--- Your instructions ---
No pictures belong in the answer. Repeat all the entries exactly.

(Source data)
^^^^^^^^
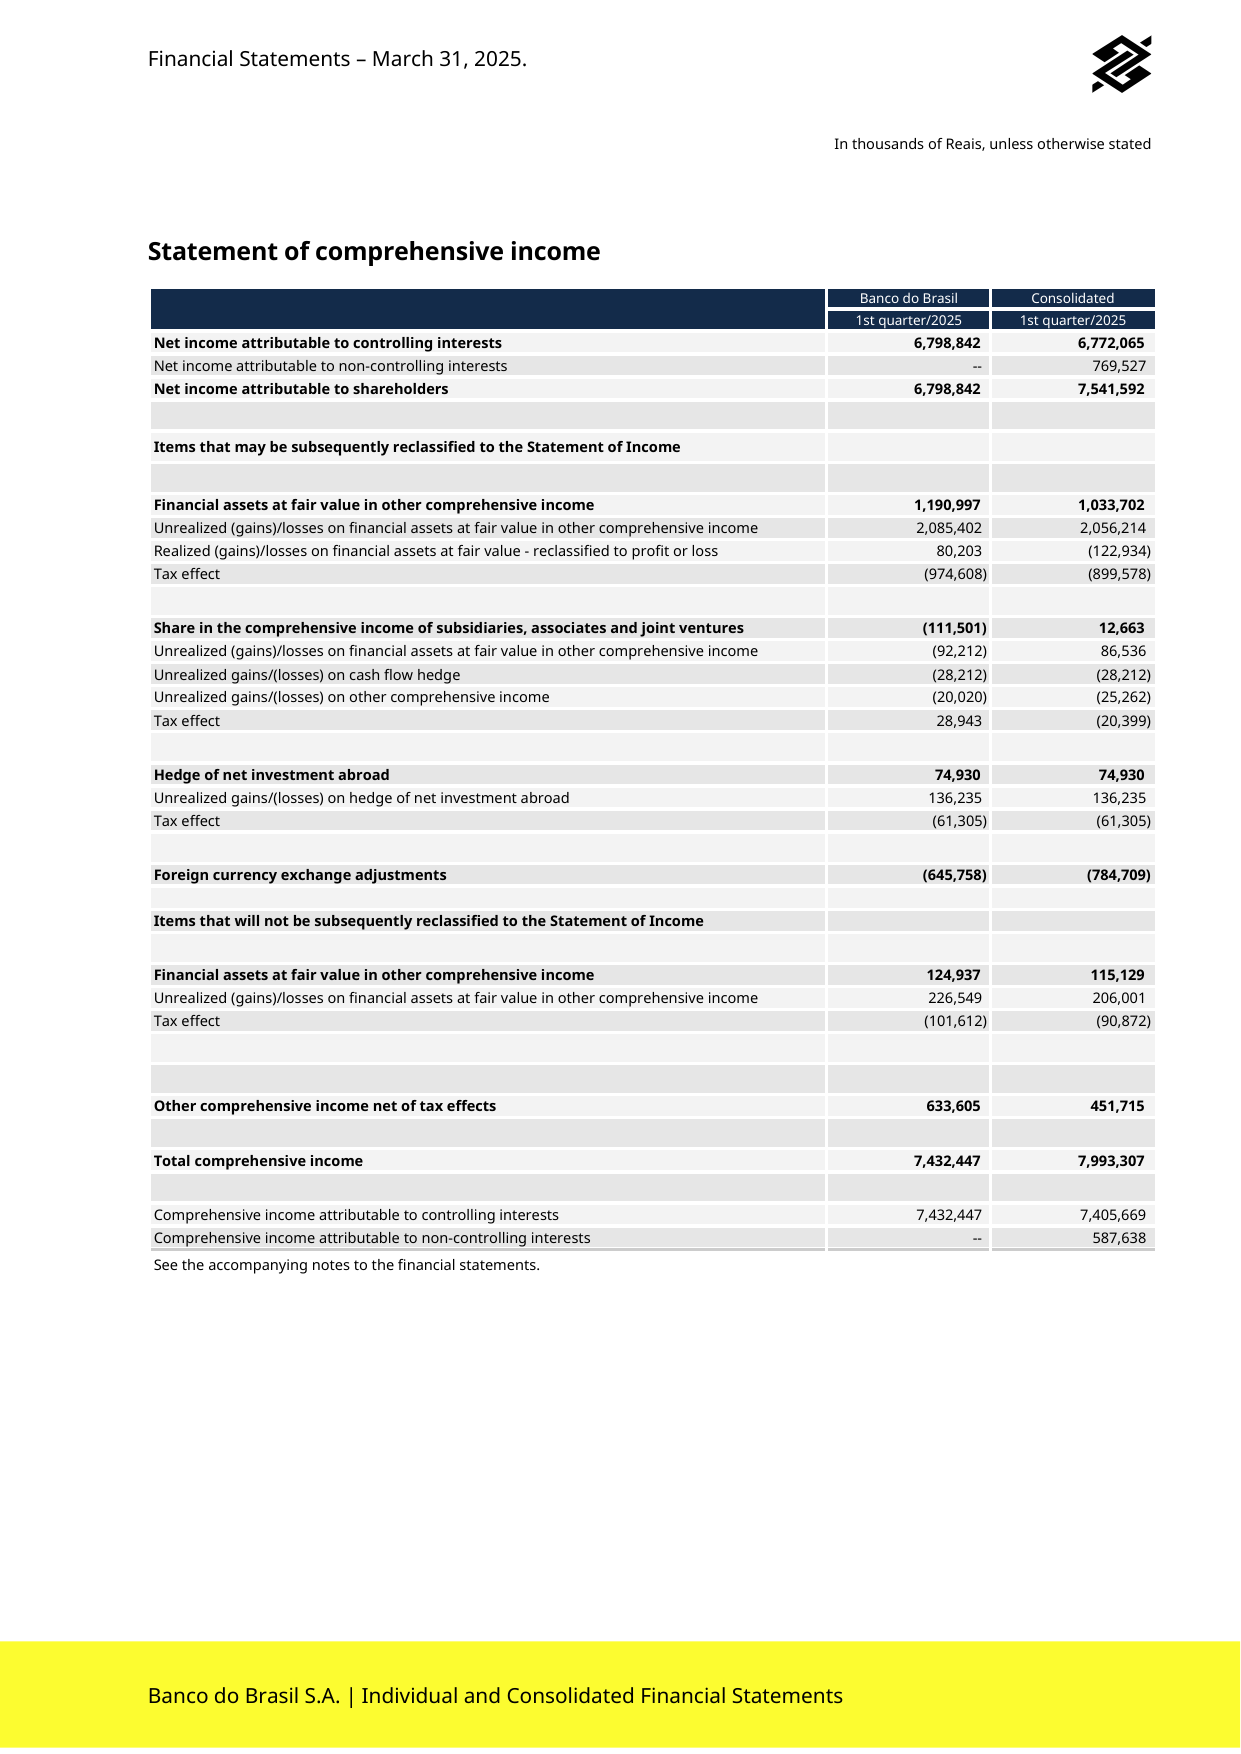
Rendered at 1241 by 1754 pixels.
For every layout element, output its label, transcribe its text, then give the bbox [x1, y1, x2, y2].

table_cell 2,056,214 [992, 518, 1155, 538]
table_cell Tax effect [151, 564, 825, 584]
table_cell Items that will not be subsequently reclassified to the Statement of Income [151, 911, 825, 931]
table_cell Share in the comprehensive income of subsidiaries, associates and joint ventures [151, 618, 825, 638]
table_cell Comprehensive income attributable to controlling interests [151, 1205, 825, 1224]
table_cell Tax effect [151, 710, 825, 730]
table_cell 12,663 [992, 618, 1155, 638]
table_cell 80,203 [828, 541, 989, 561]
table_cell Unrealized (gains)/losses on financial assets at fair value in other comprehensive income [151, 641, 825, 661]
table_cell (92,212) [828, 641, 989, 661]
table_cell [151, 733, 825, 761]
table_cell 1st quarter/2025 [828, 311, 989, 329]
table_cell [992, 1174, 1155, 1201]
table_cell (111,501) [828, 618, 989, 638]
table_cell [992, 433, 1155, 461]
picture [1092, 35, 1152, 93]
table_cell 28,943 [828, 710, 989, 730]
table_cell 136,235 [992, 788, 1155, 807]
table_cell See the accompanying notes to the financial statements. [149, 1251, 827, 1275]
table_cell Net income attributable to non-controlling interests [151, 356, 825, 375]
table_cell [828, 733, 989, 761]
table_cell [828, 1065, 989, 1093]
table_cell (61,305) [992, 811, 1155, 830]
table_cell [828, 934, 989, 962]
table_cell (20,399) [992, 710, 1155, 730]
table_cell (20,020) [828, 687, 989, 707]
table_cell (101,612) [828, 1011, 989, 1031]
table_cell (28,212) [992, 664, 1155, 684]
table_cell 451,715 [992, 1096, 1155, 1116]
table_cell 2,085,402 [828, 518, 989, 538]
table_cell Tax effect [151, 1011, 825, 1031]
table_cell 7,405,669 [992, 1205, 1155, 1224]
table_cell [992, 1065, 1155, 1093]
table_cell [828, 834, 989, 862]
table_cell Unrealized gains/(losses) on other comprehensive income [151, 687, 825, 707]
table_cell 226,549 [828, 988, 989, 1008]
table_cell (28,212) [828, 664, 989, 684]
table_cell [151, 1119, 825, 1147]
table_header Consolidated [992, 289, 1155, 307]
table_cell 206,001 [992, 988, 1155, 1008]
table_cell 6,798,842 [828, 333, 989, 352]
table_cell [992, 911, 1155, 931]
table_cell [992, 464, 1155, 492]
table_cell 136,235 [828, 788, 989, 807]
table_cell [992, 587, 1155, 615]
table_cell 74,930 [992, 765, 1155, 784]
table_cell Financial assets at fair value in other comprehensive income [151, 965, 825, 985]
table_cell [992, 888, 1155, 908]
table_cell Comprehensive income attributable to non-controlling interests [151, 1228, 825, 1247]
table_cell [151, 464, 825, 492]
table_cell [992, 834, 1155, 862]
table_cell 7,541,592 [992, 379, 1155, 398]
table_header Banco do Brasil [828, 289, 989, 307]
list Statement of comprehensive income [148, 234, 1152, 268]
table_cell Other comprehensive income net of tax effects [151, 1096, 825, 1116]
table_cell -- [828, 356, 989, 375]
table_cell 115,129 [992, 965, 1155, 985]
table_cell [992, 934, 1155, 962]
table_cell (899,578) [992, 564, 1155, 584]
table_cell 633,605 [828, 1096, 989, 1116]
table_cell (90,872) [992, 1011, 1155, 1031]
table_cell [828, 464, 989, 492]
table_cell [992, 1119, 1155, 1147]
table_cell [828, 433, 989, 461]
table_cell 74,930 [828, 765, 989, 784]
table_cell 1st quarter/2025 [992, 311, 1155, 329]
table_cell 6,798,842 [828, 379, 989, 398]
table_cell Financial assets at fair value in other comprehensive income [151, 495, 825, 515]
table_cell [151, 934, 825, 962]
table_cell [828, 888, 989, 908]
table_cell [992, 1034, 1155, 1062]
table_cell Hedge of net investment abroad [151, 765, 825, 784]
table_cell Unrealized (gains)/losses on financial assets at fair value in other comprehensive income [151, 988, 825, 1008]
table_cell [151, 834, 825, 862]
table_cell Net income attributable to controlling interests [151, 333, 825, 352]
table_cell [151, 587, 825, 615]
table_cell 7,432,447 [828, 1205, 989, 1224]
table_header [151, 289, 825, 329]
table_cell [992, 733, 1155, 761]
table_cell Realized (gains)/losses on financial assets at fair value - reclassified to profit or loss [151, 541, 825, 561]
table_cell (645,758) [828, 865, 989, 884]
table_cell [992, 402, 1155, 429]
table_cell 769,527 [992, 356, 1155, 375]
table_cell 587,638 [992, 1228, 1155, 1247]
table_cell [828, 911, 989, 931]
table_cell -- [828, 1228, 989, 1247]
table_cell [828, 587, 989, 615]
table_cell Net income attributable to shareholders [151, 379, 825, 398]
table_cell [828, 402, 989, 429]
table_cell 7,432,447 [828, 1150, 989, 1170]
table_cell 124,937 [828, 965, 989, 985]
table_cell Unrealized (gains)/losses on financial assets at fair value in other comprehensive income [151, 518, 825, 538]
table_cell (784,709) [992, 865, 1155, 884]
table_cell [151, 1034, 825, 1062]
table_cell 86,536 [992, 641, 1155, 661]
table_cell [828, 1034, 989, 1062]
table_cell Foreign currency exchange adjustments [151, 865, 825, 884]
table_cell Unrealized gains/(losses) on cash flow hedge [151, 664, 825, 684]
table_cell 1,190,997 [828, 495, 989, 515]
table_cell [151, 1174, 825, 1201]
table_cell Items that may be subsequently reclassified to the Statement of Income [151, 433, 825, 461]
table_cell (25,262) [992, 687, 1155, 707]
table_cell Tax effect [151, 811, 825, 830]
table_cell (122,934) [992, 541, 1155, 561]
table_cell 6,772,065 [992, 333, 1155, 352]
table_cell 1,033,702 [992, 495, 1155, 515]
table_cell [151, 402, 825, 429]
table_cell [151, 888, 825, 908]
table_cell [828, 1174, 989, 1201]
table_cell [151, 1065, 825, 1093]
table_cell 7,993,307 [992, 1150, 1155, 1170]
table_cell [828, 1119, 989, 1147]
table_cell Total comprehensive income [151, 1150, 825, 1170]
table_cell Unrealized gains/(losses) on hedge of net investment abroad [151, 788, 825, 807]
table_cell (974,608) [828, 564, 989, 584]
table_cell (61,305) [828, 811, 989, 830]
^^^^^^^^
--- Reply to the task ---
Rendered at 1241 by 1754 pixels.
For every layout element, output its label, transcribe its text, then give the bbox [x1, y1, x2, y2].

table_cell 2,056,214 [992, 518, 1155, 538]
table_cell Tax effect [151, 564, 825, 584]
table_cell Items that will not be subsequently reclassified to the Statement of Income [151, 911, 825, 931]
table_cell Share in the comprehensive income of subsidiaries, associates and joint ventures [151, 618, 825, 638]
table_cell Comprehensive income attributable to controlling interests [151, 1205, 825, 1224]
table_cell Tax effect [151, 710, 825, 730]
table_cell 12,663 [992, 618, 1155, 638]
table_cell 80,203 [828, 541, 989, 561]
table_cell Unrealized (gains)/losses on financial assets at fair value in other comprehensive income [151, 641, 825, 661]
table_cell (92,212) [828, 641, 989, 661]
table_cell [151, 733, 825, 761]
table_cell 1st quarter/2025 [828, 311, 989, 329]
table_cell [992, 1174, 1155, 1201]
table_cell (111,501) [828, 618, 989, 638]
table_cell [992, 433, 1155, 461]
picture [1092, 35, 1152, 93]
table_cell 28,943 [828, 710, 989, 730]
table_cell 136,235 [992, 788, 1155, 807]
table_cell See the accompanying notes to the financial statements. [149, 1251, 827, 1275]
table_cell Net income attributable to non-controlling interests [151, 356, 825, 375]
table_cell [828, 733, 989, 761]
table_cell [828, 1065, 989, 1093]
table_cell (61,305) [992, 811, 1155, 830]
table_cell [828, 934, 989, 962]
table_cell (20,399) [992, 710, 1155, 730]
table_cell (20,020) [828, 687, 989, 707]
table_cell (101,612) [828, 1011, 989, 1031]
table_cell (28,212) [992, 664, 1155, 684]
table_cell 451,715 [992, 1096, 1155, 1116]
table_cell 2,085,402 [828, 518, 989, 538]
table_cell Tax effect [151, 1011, 825, 1031]
table_cell 7,405,669 [992, 1205, 1155, 1224]
table_cell [992, 1065, 1155, 1093]
table_cell [828, 834, 989, 862]
table_cell Unrealized gains/(losses) on other comprehensive income [151, 687, 825, 707]
table_cell 226,549 [828, 988, 989, 1008]
table_cell (28,212) [828, 664, 989, 684]
table_cell [151, 1119, 825, 1147]
table_header Consolidated [992, 289, 1155, 307]
table_cell 206,001 [992, 988, 1155, 1008]
table_cell 6,798,842 [828, 333, 989, 352]
table_cell [992, 911, 1155, 931]
table_cell [992, 464, 1155, 492]
table_cell 136,235 [828, 788, 989, 807]
table_cell [992, 587, 1155, 615]
table_cell 74,930 [992, 765, 1155, 784]
table_cell Financial assets at fair value in other comprehensive income [151, 965, 825, 985]
table_cell [992, 888, 1155, 908]
table_cell Comprehensive income attributable to non-controlling interests [151, 1228, 825, 1247]
table_cell [151, 464, 825, 492]
table_cell [992, 834, 1155, 862]
table_cell 7,541,592 [992, 379, 1155, 398]
table_header Banco do Brasil [828, 289, 989, 307]
list Statement of comprehensive income [148, 234, 1152, 268]
table_cell Other comprehensive income net of tax effects [151, 1096, 825, 1116]
table_cell -- [828, 356, 989, 375]
table_cell 115,129 [992, 965, 1155, 985]
table_cell [992, 934, 1155, 962]
table_cell (899,578) [992, 564, 1155, 584]
table_cell 633,605 [828, 1096, 989, 1116]
table_cell (90,872) [992, 1011, 1155, 1031]
table_cell [828, 464, 989, 492]
table_cell [992, 1119, 1155, 1147]
table_cell [828, 433, 989, 461]
table_cell 74,930 [828, 765, 989, 784]
table_cell 1st quarter/2025 [992, 311, 1155, 329]
table_cell 6,798,842 [828, 379, 989, 398]
table_cell Financial assets at fair value in other comprehensive income [151, 495, 825, 515]
table_cell [151, 934, 825, 962]
table_cell [828, 888, 989, 908]
table_cell [992, 1034, 1155, 1062]
table_cell Hedge of net investment abroad [151, 765, 825, 784]
table_cell Unrealized (gains)/losses on financial assets at fair value in other comprehensive income [151, 988, 825, 1008]
table_cell [151, 834, 825, 862]
table_cell Net income attributable to controlling interests [151, 333, 825, 352]
table_cell [151, 587, 825, 615]
table_cell 7,432,447 [828, 1205, 989, 1224]
table_header [151, 289, 825, 329]
table_cell [992, 733, 1155, 761]
table_cell Realized (gains)/losses on financial assets at fair value - reclassified to profit or loss [151, 541, 825, 561]
table_cell (645,758) [828, 865, 989, 884]
table_cell [992, 402, 1155, 429]
table_cell 769,527 [992, 356, 1155, 375]
table_cell 587,638 [992, 1228, 1155, 1247]
table_cell [828, 911, 989, 931]
table_cell -- [828, 1228, 989, 1247]
table_cell [828, 587, 989, 615]
table_cell Net income attributable to shareholders [151, 379, 825, 398]
table_cell [828, 402, 989, 429]
table_cell 7,432,447 [828, 1150, 989, 1170]
table_cell 124,937 [828, 965, 989, 985]
table_cell Unrealized (gains)/losses on financial assets at fair value in other comprehensive income [151, 518, 825, 538]
table_cell (784,709) [992, 865, 1155, 884]
table_cell [151, 1034, 825, 1062]
table_cell 86,536 [992, 641, 1155, 661]
table_cell [828, 1034, 989, 1062]
table_cell Foreign currency exchange adjustments [151, 865, 825, 884]
table_cell Unrealized gains/(losses) on cash flow hedge [151, 664, 825, 684]
table_cell 1,190,997 [828, 495, 989, 515]
table_cell [151, 1174, 825, 1201]
table_cell Items that may be subsequently reclassified to the Statement of Income [151, 433, 825, 461]
table_cell (25,262) [992, 687, 1155, 707]
table_cell Tax effect [151, 811, 825, 830]
table_cell (122,934) [992, 541, 1155, 561]
table_cell 6,772,065 [992, 333, 1155, 352]
table_cell 1,033,702 [992, 495, 1155, 515]
table_cell [151, 402, 825, 429]
table_cell [151, 888, 825, 908]
table_cell [828, 1174, 989, 1201]
table_cell [151, 1065, 825, 1093]
table_cell 7,993,307 [992, 1150, 1155, 1170]
table_cell [828, 1119, 989, 1147]
table_cell Total comprehensive income [151, 1150, 825, 1170]
table_cell Unrealized gains/(losses) on hedge of net investment abroad [151, 788, 825, 807]
table_cell (974,608) [828, 564, 989, 584]
table_cell (61,305) [828, 811, 989, 830]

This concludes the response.